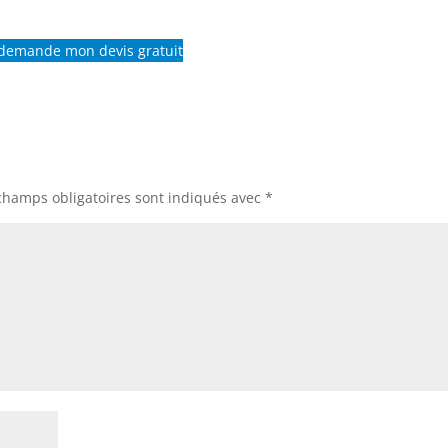
 demande mon devis gratuit
champs obligatoires sont indiqués avec
*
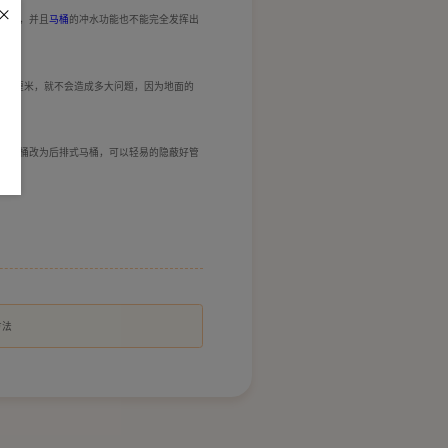
回流，并且
马桶
的冲水功能也不能完全发挥出
动5厘米，就不会造成多大问题，因为地面的
式马桶改为后排式马桶，可以轻易的隐蔽好管
方法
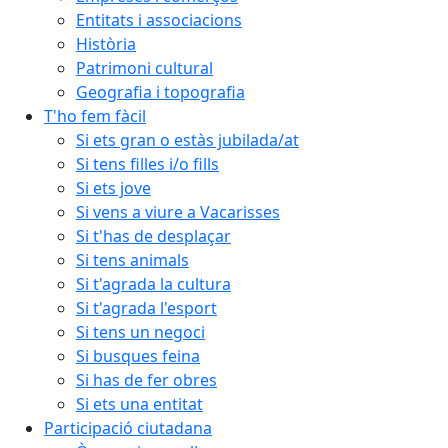
Entitats i associacions
Història
Patrimoni cultural
Geografia i topografia
T'ho fem fàcil
Si ets gran o estàs jubilada/at
Si tens filles i/o fills
Si ets jove
Si vens a viure a Vacarisses
Si t'has de desplaçar
Si tens animals
Si t'agrada la cultura
Si t'agrada l'esport
Si tens un negoci
Si busques feina
Si has de fer obres
Si ets una entitat
Participació ciutadana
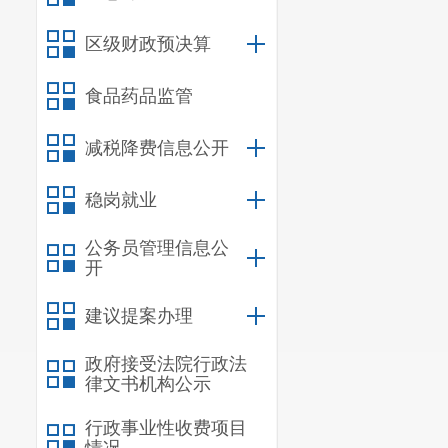
区级财政预决算
食品药品监管
减税降费信息公开
稳岗就业
公务员管理信息公
开
建议提案办理
政府接受法院行政法
律文书机构公示
行政事业性收费项目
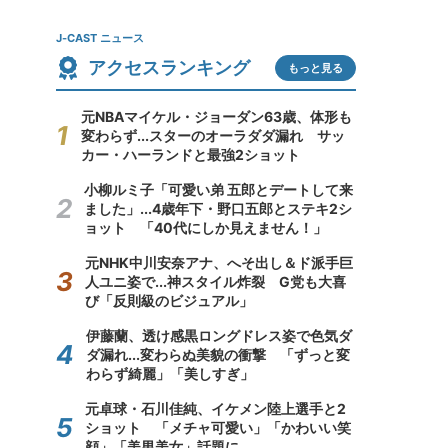
J-CAST ニュース
アクセスランキング
もっと見る
元NBAマイケル・ジョーダン63歳、体形も
変わらず...スターのオーラダダ漏れ サッ
カー・ハーランドと最強2ショット
小柳ルミ子「可愛い弟 五郎とデートして来
ました」...4歳年下・野口五郎とステキ2シ
ョット 「40代にしか見えません！」
元NHK中川安奈アナ、へそ出し＆ド派手巨
人ユニ姿で...神スタイル炸裂 G党も大喜
び「反則級のビジュアル」
伊藤蘭、透け感黒ロングドレス姿で色気ダ
ダ漏れ...変わらぬ美貌の衝撃 「ずっと変
わらず綺麗」「美しすぎ」
元卓球・石川佳純、イケメン陸上選手と2
ショット 「メチャ可愛い」「かわいい笑
顔」「美男美女」話題に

__________

◆ Work required ◆
Quote the records above exactly, from the first line through the line containing "Si t'agrada l'esport", and leave out the pictures.

◆ Solution below ◆
 demande mon devis gratuit
champs obligatoires sont indiqués avec
*
回流，并且
马桶
的冲水功能也不能完全发挥出
动5厘米，就不会造成多大问题，因为地面的
式马桶改为后排式马桶，可以轻易的隐蔽好管
方法
Entitats i associacions
Història
Patrimoni cultural
Geografia i topografia
T'ho fem fàcil
Si ets gran o estàs jubilada/at
Si tens filles i/o fills
Si ets jove
Si vens a viure a Vacarisses
Si t'has de desplaçar
Si tens animals
Si t'agrada la cultura
Si t'agrada l'esport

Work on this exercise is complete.